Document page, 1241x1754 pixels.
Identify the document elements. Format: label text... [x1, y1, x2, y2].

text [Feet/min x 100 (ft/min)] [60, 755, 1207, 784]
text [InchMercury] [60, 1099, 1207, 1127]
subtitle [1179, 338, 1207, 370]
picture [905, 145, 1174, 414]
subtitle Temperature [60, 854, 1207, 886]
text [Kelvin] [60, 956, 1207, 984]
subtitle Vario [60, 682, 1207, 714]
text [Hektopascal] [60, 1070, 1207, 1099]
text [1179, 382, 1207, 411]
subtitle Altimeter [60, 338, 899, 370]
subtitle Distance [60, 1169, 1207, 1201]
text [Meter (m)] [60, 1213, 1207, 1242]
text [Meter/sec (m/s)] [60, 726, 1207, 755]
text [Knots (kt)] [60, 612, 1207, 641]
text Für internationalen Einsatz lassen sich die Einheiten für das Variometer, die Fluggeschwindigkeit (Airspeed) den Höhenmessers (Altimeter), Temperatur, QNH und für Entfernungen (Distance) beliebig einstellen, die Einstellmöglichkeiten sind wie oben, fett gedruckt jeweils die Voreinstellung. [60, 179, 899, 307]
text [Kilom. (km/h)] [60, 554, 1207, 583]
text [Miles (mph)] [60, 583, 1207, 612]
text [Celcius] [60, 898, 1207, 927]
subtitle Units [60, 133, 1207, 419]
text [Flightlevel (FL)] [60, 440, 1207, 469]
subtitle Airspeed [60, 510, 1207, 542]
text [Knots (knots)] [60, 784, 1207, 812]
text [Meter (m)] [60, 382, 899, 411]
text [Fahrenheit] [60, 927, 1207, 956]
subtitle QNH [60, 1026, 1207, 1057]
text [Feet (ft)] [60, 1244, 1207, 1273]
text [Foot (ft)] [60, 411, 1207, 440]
■ ■ ■ ■
SHORT EXERCISE.
Copy out every line above word for word, with nothing changed, added, or left out.

CORRECT RESULT.
Document page, 1241x1754 pixels.
Identify the document elements. Format: label text... [x1, y1, x2, y2].

text [Feet/min x 100 (ft/min)] [60, 755, 1207, 784]
text [InchMercury] [60, 1099, 1207, 1127]
subtitle [1179, 338, 1207, 370]
picture [905, 145, 1174, 414]
subtitle Temperature [60, 854, 1207, 886]
text [Kelvin] [60, 956, 1207, 984]
subtitle Vario [60, 682, 1207, 714]
text [Hektopascal] [60, 1070, 1207, 1099]
text [1179, 382, 1207, 411]
subtitle Altimeter [60, 338, 899, 370]
subtitle Distance [60, 1169, 1207, 1201]
text [Meter (m)] [60, 1213, 1207, 1242]
text [Meter/sec (m/s)] [60, 726, 1207, 755]
text [Knots (kt)] [60, 612, 1207, 641]
text Für internationalen Einsatz lassen sich die Einheiten für das Variometer, die Fluggeschwindigkeit (Airspeed) den Höhenmessers (Altimeter), Temperatur, QNH und für Entfernungen (Distance) beliebig einstellen, die Einstellmöglichkeiten sind wie oben, fett gedruckt jeweils die Voreinstellung. [60, 179, 899, 307]
text [Kilom. (km/h)] [60, 554, 1207, 583]
text [Miles (mph)] [60, 583, 1207, 612]
text [Celcius] [60, 898, 1207, 927]
subtitle Units [60, 133, 1207, 419]
text [Flightlevel (FL)] [60, 440, 1207, 469]
subtitle Airspeed [60, 510, 1207, 542]
text [Knots (knots)] [60, 784, 1207, 812]
text [Meter (m)] [60, 382, 899, 411]
text [Fahrenheit] [60, 927, 1207, 956]
subtitle QNH [60, 1026, 1207, 1057]
text [Feet (ft)] [60, 1244, 1207, 1273]
text [Foot (ft)] [60, 411, 1207, 440]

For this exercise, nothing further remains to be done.